*** Data extract Section Begins ***

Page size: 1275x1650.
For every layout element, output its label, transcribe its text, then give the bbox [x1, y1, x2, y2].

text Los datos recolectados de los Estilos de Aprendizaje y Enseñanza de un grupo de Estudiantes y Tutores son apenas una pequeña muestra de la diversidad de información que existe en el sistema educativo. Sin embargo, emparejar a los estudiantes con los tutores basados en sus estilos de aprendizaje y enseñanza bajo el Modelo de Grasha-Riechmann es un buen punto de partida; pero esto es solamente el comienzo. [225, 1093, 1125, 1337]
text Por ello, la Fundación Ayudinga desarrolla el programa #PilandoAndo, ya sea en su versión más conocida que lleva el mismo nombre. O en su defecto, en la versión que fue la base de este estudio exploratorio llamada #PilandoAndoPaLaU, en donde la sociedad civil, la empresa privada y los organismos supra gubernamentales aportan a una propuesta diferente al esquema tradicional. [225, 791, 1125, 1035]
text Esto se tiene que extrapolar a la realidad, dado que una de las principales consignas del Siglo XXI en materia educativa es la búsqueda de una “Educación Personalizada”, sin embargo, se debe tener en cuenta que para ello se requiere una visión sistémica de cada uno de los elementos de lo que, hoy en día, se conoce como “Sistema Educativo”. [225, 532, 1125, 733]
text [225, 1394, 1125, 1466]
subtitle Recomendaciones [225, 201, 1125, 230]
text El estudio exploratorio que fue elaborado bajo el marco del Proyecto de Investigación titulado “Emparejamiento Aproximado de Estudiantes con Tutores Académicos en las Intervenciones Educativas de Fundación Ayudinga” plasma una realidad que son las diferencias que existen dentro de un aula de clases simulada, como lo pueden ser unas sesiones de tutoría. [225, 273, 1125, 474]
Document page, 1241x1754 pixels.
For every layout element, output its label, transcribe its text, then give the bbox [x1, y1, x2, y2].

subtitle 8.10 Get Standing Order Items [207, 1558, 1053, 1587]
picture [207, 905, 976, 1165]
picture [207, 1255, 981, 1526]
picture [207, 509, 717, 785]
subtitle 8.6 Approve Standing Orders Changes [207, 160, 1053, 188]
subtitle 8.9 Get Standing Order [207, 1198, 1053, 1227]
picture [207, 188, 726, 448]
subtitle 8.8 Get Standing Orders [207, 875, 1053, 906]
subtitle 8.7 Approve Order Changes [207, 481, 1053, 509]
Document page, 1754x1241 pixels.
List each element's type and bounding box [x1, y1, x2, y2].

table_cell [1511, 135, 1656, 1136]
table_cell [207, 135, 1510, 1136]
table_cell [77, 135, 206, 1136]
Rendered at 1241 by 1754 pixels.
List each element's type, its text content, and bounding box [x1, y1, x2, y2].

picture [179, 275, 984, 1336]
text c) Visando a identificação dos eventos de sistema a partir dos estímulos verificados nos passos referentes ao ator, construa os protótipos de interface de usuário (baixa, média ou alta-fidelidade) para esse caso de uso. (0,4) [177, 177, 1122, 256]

*** Data extract Section Ends ***

• Work item
Transcribe each line of the listing above precisely as it appears.

• Solution for this task
Page size: 1275x1650.
For every layout element, output its label, transcribe its text, then give the bbox [x1, y1, x2, y2].

text Los datos recolectados de los Estilos de Aprendizaje y Enseñanza de un grupo de Estudiantes y Tutores son apenas una pequeña muestra de la diversidad de información que existe en el sistema educativo. Sin embargo, emparejar a los estudiantes con los tutores basados en sus estilos de aprendizaje y enseñanza bajo el Modelo de Grasha-Riechmann es un buen punto de partida; pero esto es solamente el comienzo. [225, 1093, 1125, 1337]
text Por ello, la Fundación Ayudinga desarrolla el programa #PilandoAndo, ya sea en su versión más conocida que lleva el mismo nombre. O en su defecto, en la versión que fue la base de este estudio exploratorio llamada #PilandoAndoPaLaU, en donde la sociedad civil, la empresa privada y los organismos supra gubernamentales aportan a una propuesta diferente al esquema tradicional. [225, 791, 1125, 1035]
text Esto se tiene que extrapolar a la realidad, dado que una de las principales consignas del Siglo XXI en materia educativa es la búsqueda de una “Educación Personalizada”, sin embargo, se debe tener en cuenta que para ello se requiere una visión sistémica de cada uno de los elementos de lo que, hoy en día, se conoce como “Sistema Educativo”. [225, 532, 1125, 733]
text [225, 1394, 1125, 1466]
subtitle Recomendaciones [225, 201, 1125, 230]
text El estudio exploratorio que fue elaborado bajo el marco del Proyecto de Investigación titulado “Emparejamiento Aproximado de Estudiantes con Tutores Académicos en las Intervenciones Educativas de Fundación Ayudinga” plasma una realidad que son las diferencias que existen dentro de un aula de clases simulada, como lo pueden ser unas sesiones de tutoría. [225, 273, 1125, 474]
Document page, 1241x1754 pixels.
For every layout element, output its label, transcribe its text, then give the bbox [x1, y1, x2, y2].

subtitle 8.10 Get Standing Order Items [207, 1558, 1053, 1587]
picture [207, 905, 976, 1165]
picture [207, 1255, 981, 1526]
picture [207, 509, 717, 785]
subtitle 8.6 Approve Standing Orders Changes [207, 160, 1053, 188]
subtitle 8.9 Get Standing Order [207, 1198, 1053, 1227]
picture [207, 188, 726, 448]
subtitle 8.8 Get Standing Orders [207, 875, 1053, 906]
subtitle 8.7 Approve Order Changes [207, 481, 1053, 509]
Document page, 1754x1241 pixels.
List each element's type and bounding box [x1, y1, x2, y2].

table_cell [1511, 135, 1656, 1136]
table_cell [207, 135, 1510, 1136]
table_cell [77, 135, 206, 1136]
Rendered at 1241 by 1754 pixels.
List each element's type, its text content, and bounding box [x1, y1, x2, y2].

picture [179, 275, 984, 1336]
text c) Visando a identificação dos eventos de sistema a partir dos estímulos verificados nos passos referentes ao ator, construa os protótipos de interface de usuário (baixa, média ou alta-fidelidade) para esse caso de uso. (0,4) [177, 177, 1122, 256]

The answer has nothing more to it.